They will keep operating -- as long as the bankruptcy judge allows a $500,000 loan (at 10% interest annually,) or, the company will not be able to keep running.
And as to $50,000 in assets? That's more true than it might look. Radio stations, by common rule, are "lease" businesses. Equipment has no value to banks. They aren't in the equipment business -- so, stations lease as much as they can, including the land the "leased" tower sits on and the transmitter in the transmitter building.
So much more, like furniture, office space, studio space are either "rent" or "trade" -- which in the case of trade, still counts as taxable income and is not an "owned" asset if there is still "credit/balance" owed.
Further, accounts receivable (such as in this contract for the debt service,) reverts to the biggest lender (the Baltimore bank) as they become the first position creditor. The owner of the group lives in Maryland.
That leaves the "value" of the staff moot, if a loan is not allowed, as they will be out of work.
So,what's left? $50,000 worth of assets -- possibly some equipment and furniture that was bought, not leased, and little else. Syndication contracts are not an asset, nor is equipment associated with such contracts.
The debt service going out didn't meet the revenue (advertising) coming in and despite what we "wish" -- owners, especially investors, are not in the business of digging deep into their personal pockets to keep DJ's and staff employed. The stations must "pay for themselves" before the ownership and investors start getting testy.
The question will be if the judge allows the "loan" or converts the Chapter 11 filing to a liquidated Chapter 7 as it did in Montana today for a 5,000watt AM on 600. The bankruptcy court shut it down.

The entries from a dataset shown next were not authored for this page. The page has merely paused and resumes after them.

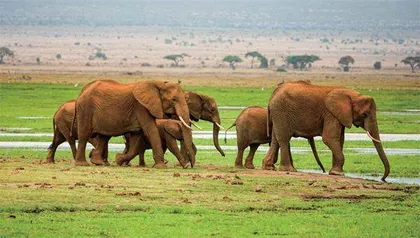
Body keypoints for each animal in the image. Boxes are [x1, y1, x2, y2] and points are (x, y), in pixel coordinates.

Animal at [262, 81, 390, 181]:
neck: (352, 94)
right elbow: (329, 138)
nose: (382, 178)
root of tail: (274, 93)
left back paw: (269, 167)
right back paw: (289, 170)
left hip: (277, 113)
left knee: (275, 139)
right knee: (284, 138)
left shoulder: (339, 116)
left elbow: (340, 140)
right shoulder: (331, 114)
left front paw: (334, 172)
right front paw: (338, 173)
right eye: (364, 114)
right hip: (281, 111)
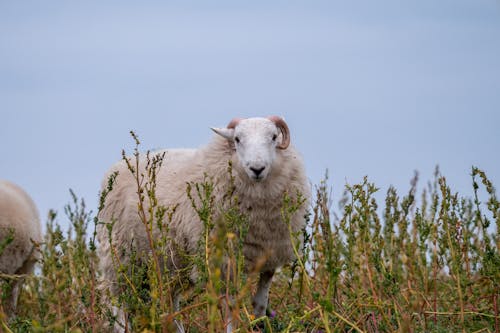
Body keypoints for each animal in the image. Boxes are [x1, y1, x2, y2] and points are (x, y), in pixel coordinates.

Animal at [96, 116, 310, 330]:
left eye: (273, 137)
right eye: (238, 139)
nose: (257, 169)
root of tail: (116, 168)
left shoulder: (268, 258)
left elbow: (260, 304)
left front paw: (259, 325)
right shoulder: (225, 263)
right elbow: (231, 308)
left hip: (168, 265)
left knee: (171, 306)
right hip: (120, 259)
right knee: (119, 305)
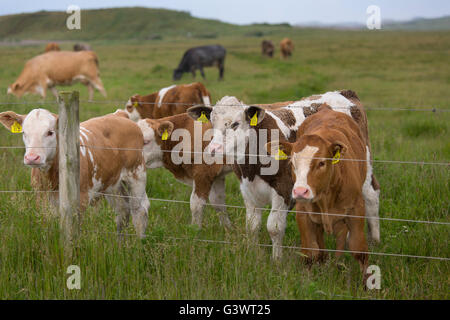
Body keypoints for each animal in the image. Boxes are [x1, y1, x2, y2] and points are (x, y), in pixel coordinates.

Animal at [0, 110, 149, 238]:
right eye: (24, 132)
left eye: (50, 132)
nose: (32, 157)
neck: (52, 179)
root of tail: (119, 115)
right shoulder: (41, 198)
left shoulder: (80, 200)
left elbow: (74, 230)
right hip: (112, 184)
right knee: (122, 211)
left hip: (137, 174)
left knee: (139, 210)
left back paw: (137, 246)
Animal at [188, 90, 382, 260]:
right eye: (212, 124)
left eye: (235, 124)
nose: (213, 149)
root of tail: (344, 93)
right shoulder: (248, 190)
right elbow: (252, 226)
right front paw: (253, 254)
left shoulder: (284, 188)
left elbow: (274, 227)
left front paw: (276, 260)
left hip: (364, 168)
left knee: (371, 197)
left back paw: (374, 242)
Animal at [268, 104, 370, 284]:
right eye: (292, 162)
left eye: (322, 163)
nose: (300, 191)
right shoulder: (303, 213)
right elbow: (309, 253)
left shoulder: (356, 208)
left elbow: (359, 250)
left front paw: (366, 285)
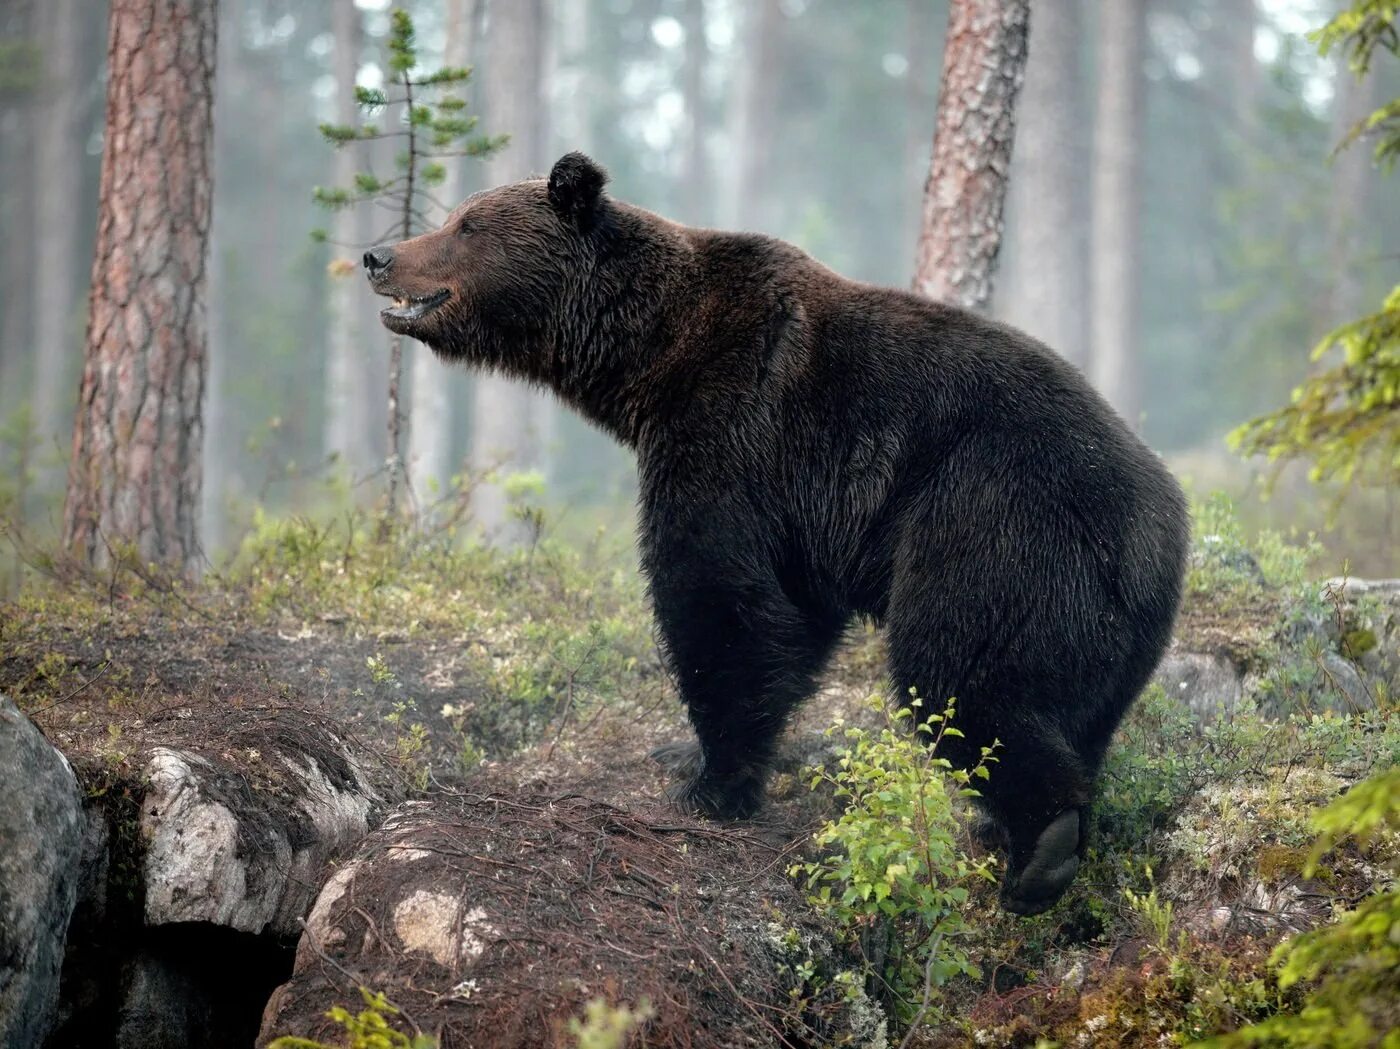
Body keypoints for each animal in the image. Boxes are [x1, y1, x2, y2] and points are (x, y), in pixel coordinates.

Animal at [366, 151, 1187, 913]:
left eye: (465, 225)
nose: (379, 256)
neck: (650, 354)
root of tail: (1158, 526)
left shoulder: (734, 429)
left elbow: (717, 597)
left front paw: (711, 782)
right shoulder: (798, 512)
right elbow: (791, 617)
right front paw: (702, 755)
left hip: (1002, 525)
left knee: (960, 668)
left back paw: (1041, 848)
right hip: (1112, 628)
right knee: (1073, 709)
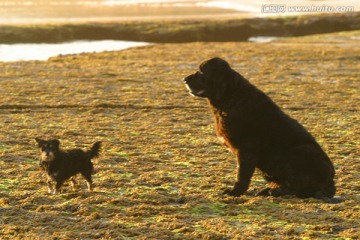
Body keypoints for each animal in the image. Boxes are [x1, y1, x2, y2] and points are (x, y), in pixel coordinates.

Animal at [183, 57, 338, 202]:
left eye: (202, 71)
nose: (184, 79)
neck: (231, 96)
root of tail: (331, 184)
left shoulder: (246, 150)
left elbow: (242, 175)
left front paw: (235, 192)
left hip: (299, 151)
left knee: (304, 191)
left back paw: (276, 191)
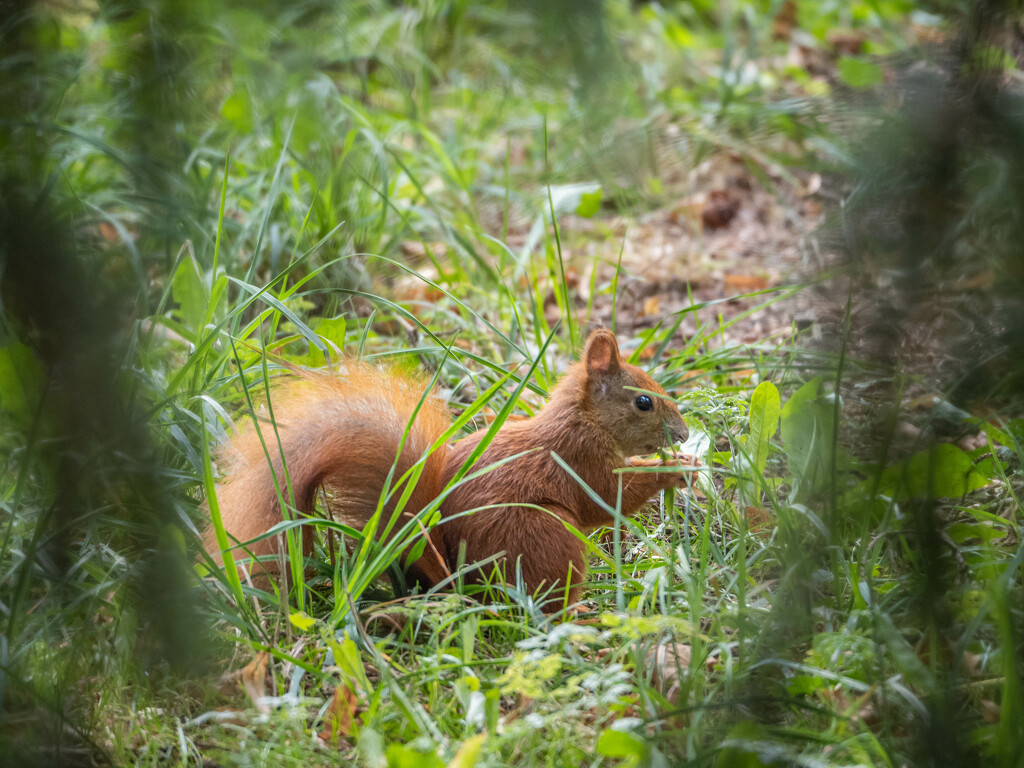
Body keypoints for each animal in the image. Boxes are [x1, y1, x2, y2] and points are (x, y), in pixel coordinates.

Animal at [201, 331, 688, 614]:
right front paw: (676, 469)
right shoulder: (579, 460)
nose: (683, 434)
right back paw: (576, 616)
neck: (583, 420)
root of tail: (459, 583)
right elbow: (608, 497)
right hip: (546, 535)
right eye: (643, 401)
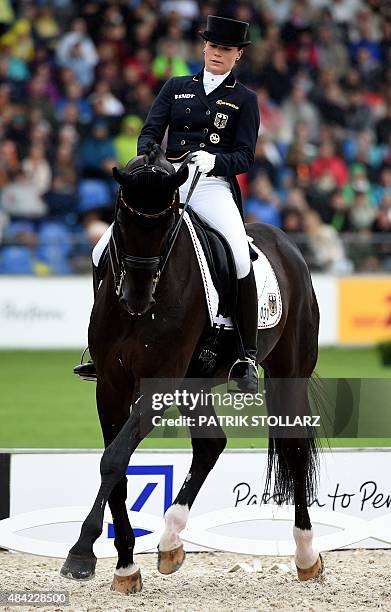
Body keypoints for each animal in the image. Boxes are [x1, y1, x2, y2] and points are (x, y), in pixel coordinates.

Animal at [59, 145, 324, 592]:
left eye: (168, 225)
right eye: (122, 220)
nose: (136, 297)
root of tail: (287, 243)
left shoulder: (157, 383)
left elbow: (114, 459)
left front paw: (81, 553)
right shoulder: (111, 384)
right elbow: (117, 466)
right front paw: (125, 566)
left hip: (289, 373)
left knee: (295, 448)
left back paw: (306, 556)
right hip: (193, 384)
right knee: (211, 444)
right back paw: (169, 541)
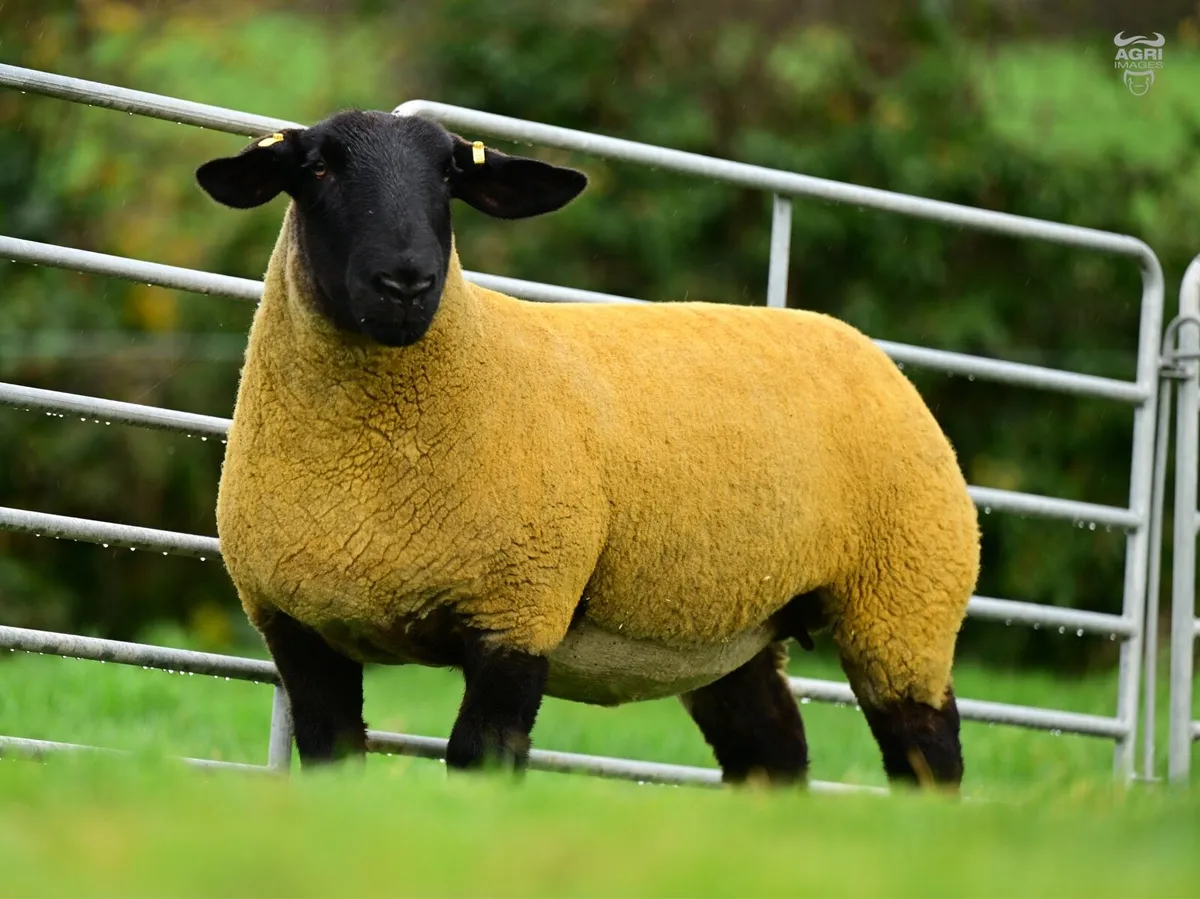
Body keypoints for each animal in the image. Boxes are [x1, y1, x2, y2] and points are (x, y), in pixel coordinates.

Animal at [195, 108, 980, 790]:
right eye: (318, 168)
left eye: (449, 175)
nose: (408, 281)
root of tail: (858, 342)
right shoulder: (296, 627)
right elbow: (332, 761)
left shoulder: (519, 609)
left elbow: (482, 756)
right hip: (736, 625)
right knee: (772, 754)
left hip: (908, 595)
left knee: (927, 755)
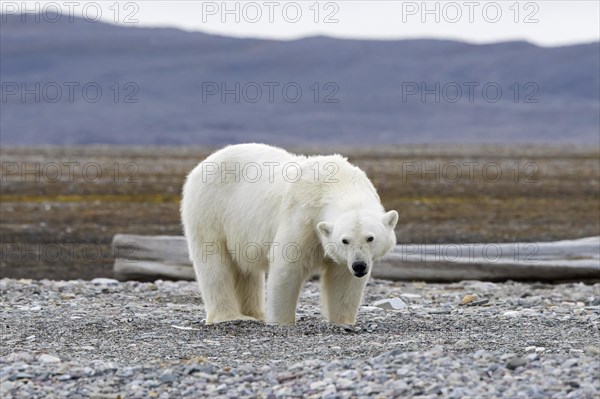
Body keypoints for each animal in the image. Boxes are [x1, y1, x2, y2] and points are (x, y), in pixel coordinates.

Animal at [182, 144, 398, 324]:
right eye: (345, 240)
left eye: (370, 238)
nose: (359, 265)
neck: (337, 183)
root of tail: (202, 164)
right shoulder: (302, 219)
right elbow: (287, 267)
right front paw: (282, 322)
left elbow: (344, 279)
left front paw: (343, 322)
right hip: (210, 210)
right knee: (213, 264)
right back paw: (230, 317)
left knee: (245, 270)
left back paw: (255, 314)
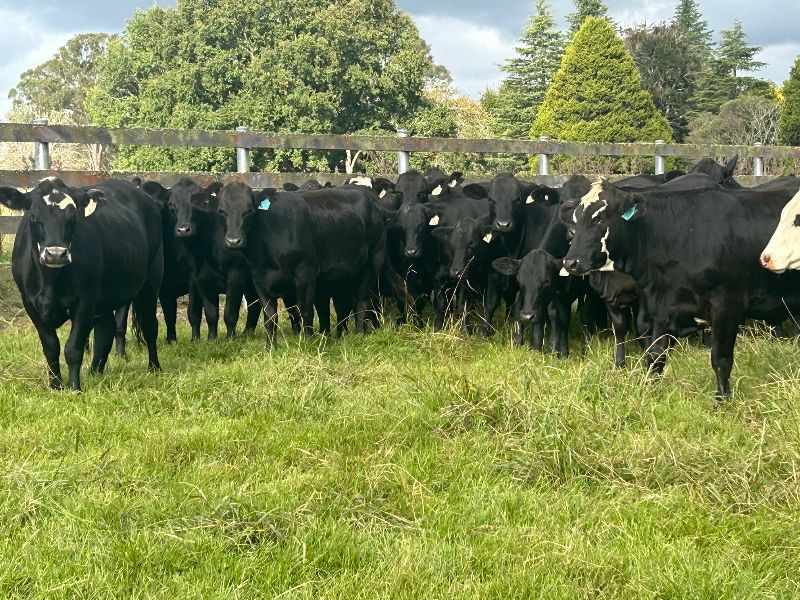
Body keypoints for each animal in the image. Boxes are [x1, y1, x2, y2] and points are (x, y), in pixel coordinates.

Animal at [0, 178, 163, 391]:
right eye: (33, 216)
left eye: (73, 217)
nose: (56, 254)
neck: (50, 281)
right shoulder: (29, 303)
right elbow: (51, 346)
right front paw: (56, 386)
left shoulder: (85, 300)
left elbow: (73, 348)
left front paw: (74, 388)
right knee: (106, 330)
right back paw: (95, 372)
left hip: (151, 280)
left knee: (150, 326)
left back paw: (154, 367)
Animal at [217, 182, 387, 344]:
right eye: (222, 211)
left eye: (249, 211)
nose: (233, 240)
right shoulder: (259, 279)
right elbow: (270, 316)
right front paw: (270, 347)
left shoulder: (306, 272)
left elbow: (305, 310)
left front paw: (308, 342)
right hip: (343, 273)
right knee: (341, 305)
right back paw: (337, 335)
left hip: (373, 261)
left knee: (362, 299)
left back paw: (358, 334)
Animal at [561, 177, 800, 398]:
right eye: (575, 220)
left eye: (599, 218)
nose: (570, 262)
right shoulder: (663, 307)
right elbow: (655, 356)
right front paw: (648, 392)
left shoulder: (727, 306)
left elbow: (720, 359)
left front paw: (722, 401)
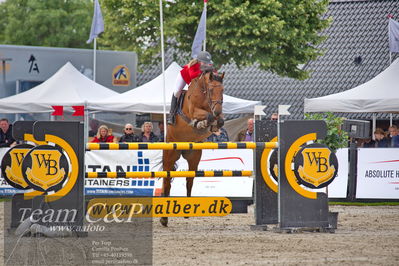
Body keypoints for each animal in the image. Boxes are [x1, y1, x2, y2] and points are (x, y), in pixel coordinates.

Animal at [162, 70, 225, 227]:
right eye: (211, 90)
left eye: (222, 90)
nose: (217, 110)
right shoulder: (194, 111)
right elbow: (207, 116)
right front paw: (201, 123)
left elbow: (220, 120)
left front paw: (213, 125)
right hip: (170, 155)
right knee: (167, 181)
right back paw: (163, 219)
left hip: (194, 156)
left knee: (189, 180)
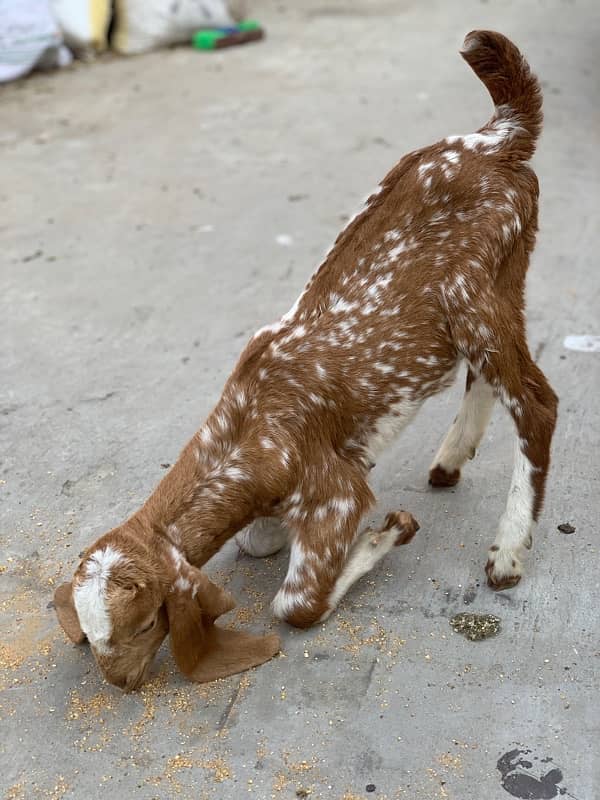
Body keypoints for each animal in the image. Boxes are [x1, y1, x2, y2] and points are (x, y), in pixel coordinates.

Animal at [55, 32, 556, 688]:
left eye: (143, 625)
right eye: (92, 635)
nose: (122, 682)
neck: (241, 434)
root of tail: (498, 135)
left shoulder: (333, 493)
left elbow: (294, 604)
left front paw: (389, 532)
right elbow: (255, 544)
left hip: (476, 292)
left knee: (536, 402)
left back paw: (508, 551)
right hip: (497, 285)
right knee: (486, 377)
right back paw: (451, 458)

In the case, the next question will be, "How long can $500,000 last?" This doesn't sound enough for a years worth of operating expense, especially in this economy. But, then, the bank (or CRB) doesn't want to take a total bath on the deal and lose millions. They may up the ante on "credit" but force a sale. The price, however, will have to cover the outstanding debt and what's left. It will take some pockets to bail out -- but it could happen -- if the market can survive in this economy until it turns over. Until then, it will be business as usual -- with fingers crossed.
Now, what would you do if you were the bankruptcy judge? The bank would like to see it happen, you can bet. But judges are different than banks.